Aquilawire VS.807

Voxelab Aquila X2 converted to a CoreXZ motion platform

Print head
Stealthburner print head.

TL;DR: An Aquila X2 was converted to a CoreXZ platform to remove Z lead-screw artefacts, add linear rails, and support a modern toolhead/probing stack. The result was higher usable speed, cleaner motion, and more repeatable first layers.

Problem

The stock bed-slinger had enough frame value to reuse, but the Z mechanics and ringing limited surface quality and throughput. The target was improved rigidity, repeatability, and serviceability without replacing the entire platform.

Constraints & goals

  • Reuse the frame where sensible: keep overall footprint and salvage value.
  • Mechanical rigidity: linear rails, CoreXZ kinematics, tidier belt paths.
  • Modern toolhead: Stealthburner + CW2 for clean wiring and cooling.
  • Probing & auto Z: hardware-repeatable Z offset and reliable mesh.
  • Parts availability: off-the-shelf fasteners/electronics here in AU.
  • Serviceability: sane electronics layout, labelled harnesses, laced cabling.

Solution overview

I followed the excellent Ender_SW approach for CoreXZ on an Ender/Aquila frame, then adapted the toolhead and probing to my needs. Linear rails handle X/Z, CoreXZ removes the typical lead-screw Z-wobble failure mode, and a Stealthburner + CW2 gives consistent part cooling and plug-in hotend options. For probing, I landed on KlickyPCB after testing alternatives, paired with Klipper macros for automatic nozzle offset.

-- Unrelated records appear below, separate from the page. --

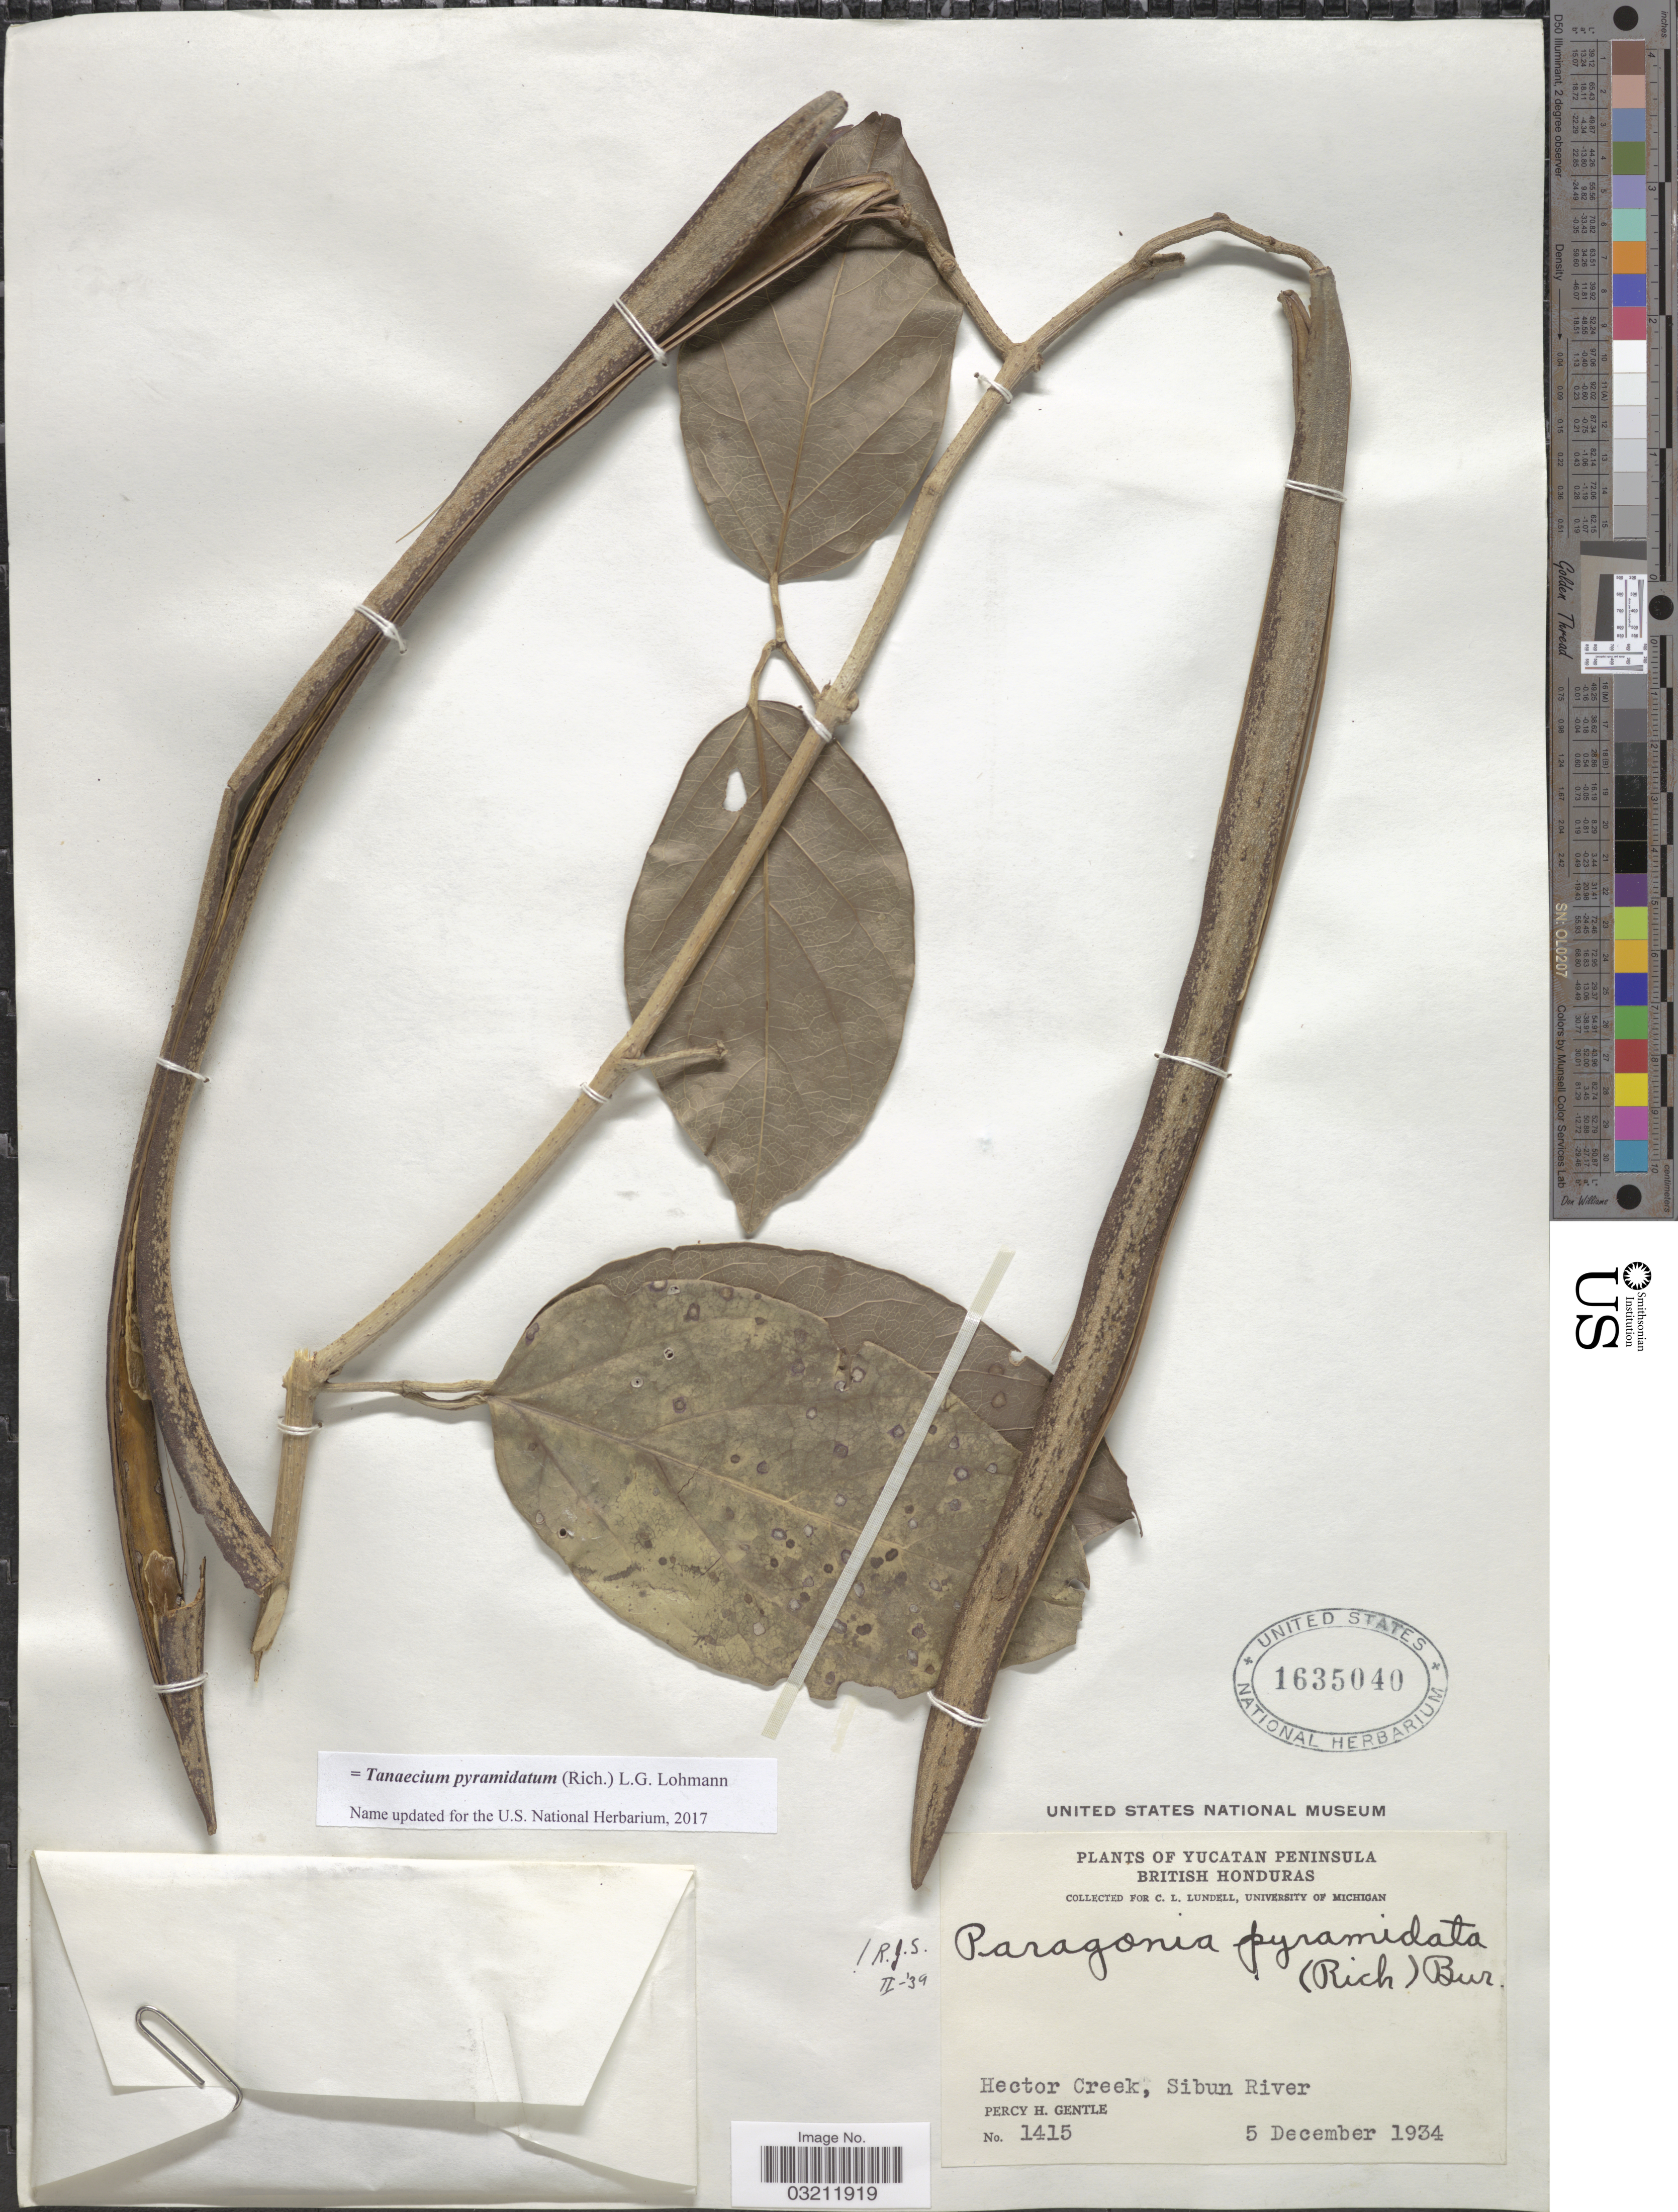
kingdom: Plantae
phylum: Tracheophyta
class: Magnoliopsida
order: Lamiales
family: Bignoniaceae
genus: Tanaecium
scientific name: Tanaecium pyramidatum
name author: (Rich.) L.G. Lohmann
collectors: P. H. Gentle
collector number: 1415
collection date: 1934-12-05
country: Belize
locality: Yucatan Peninsula, British Honduras. Hector Creek, Sibun River.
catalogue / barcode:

Subsystem Choice Rationale
Kinematics CoreXZ (Switchwire-style) Removes Z lead-screw artefacts; compact moving mass
Motion Linear rails on X/Z Rigidity and repeatable alignment
Toolhead Stealthburner + CW2 Clean wiring, strong part cooling, modularity
Hotend Dragon UHF + CHT Volcano High flow for speed with larger layers
Probe KlickyPCB (servo mount) Repeatable, serviceable, proven in community
Controller BTT SKR Mini E3 V3.0 Quiet drivers, common pinout, Klipper-friendly
Host Raspberry Pi 4 (8 GB) Klipper + Mainsail/Fluidd headroom
UI CYD screen in custom case Local controls and status at a glance
Wiring Laced harnesses, labelled Serviceability and noise control

Build notes

  • Frame reuse: the Aquila/Ender extrusion set is a reasonable donor once squared; CoreXZ brackets take care of the heavy lifting.
  • Rails & alignment: tram the rails to the gantry carefully; backlash here shows up as ripples.
  • Probe path: KlickyPCB gave better repeatability for me than early KlickyNG prints; servo mount keeps the mechanism simple.
  • Auto-Z offset: Klipper macros measure nozzle-to-probe offset per swap; no feeler gauge required.
  • Electronics bay: give cables strain relief and route stepper pairs away from signal lines; label everything.

Printer performance

  • External walls: 300 mm/s @ 10000 mm/s^2
  • Travel: 400 mm/s @ 15000 mm/s^2
  • Resonance (input shaper): X approx. 77.6 Hz, Y approx. 29.2 Hz
  • Materials validated: PLA, ABS/ASA, PETG, TPU (profiles tuned)

Images

Specifications

  • Stealthburner w/ CW2
  • Dragon UHF w/ CHT Volcano
  • BTT SKR Mini E3 V3.0
  • Raspberry Pi 4 (8 GB)
  • CYD screen (custom case)
  • KlickyPCB probe (servo mount)

Why not just buy a printer?

If the priority is time-to-part and vendor support, a ready CoreXY is usually the better choice. This build was about reuse, tuning, and evaluating what a modest donor frame can support with careful mechanical and electrical work.

Apply this approach

The same method, requirements first, constrained design, repeatable measurement, is what I bring to client work. If you need help selecting a machine, upgrading motion/tooling, or profiling materials, start a project discussion below.

Need something similar?

Common questions

Build or buy; what makes sense?

If you value learning and customisation and can invest time, build. If you need predictable output now with minimal tuning, buy.

Why base it on VORON Switchwire ideas?

It is a well-documented, rigid CoreXZ pattern with community-proven parts and good serviceability.

Why convert an Aquila instead of starting from scratch?

Lower cost, reuse of extrusions and hardware, and a compact footprint already on hand.

What does CoreXZ improve over a bed-slinger?

Better Z straightness (no lead-screw wobble), lower moving mass in the print plane, and cleaner ringing characteristics when tuned.

What did the upgrade change in real numbers?

Surface finish improved (ringing reduced), first-layer yield increased, and stable speeds rose with input shaping to the recorded values.